------ DATA FOR THIS TASK ------

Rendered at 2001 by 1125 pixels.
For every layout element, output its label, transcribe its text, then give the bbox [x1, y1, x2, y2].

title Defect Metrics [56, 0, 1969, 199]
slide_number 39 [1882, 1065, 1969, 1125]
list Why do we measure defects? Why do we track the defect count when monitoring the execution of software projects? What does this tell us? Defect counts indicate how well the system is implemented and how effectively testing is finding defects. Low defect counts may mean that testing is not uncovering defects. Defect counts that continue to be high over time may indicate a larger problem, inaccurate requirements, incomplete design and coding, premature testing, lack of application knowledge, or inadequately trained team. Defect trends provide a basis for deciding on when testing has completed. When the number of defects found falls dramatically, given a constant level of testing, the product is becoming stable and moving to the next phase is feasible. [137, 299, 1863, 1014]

------

Please return exactly the lines that run from the line with "For every layout" through the end of the records above, both included, and nothing more.

EXERCISE SOLUTION
For every layout element, output its label, transcribe its text, then give the bbox [x1, y1, x2, y2].

title Defect Metrics [56, 0, 1969, 199]
slide_number 39 [1882, 1065, 1969, 1125]
list Why do we measure defects? Why do we track the defect count when monitoring the execution of software projects? What does this tell us? Defect counts indicate how well the system is implemented and how effectively testing is finding defects. Low defect counts may mean that testing is not uncovering defects. Defect counts that continue to be high over time may indicate a larger problem, inaccurate requirements, incomplete design and coding, premature testing, lack of application knowledge, or inadequately trained team. Defect trends provide a basis for deciding on when testing has completed. When the number of defects found falls dramatically, given a constant level of testing, the product is becoming stable and moving to the next phase is feasible. [137, 299, 1863, 1014]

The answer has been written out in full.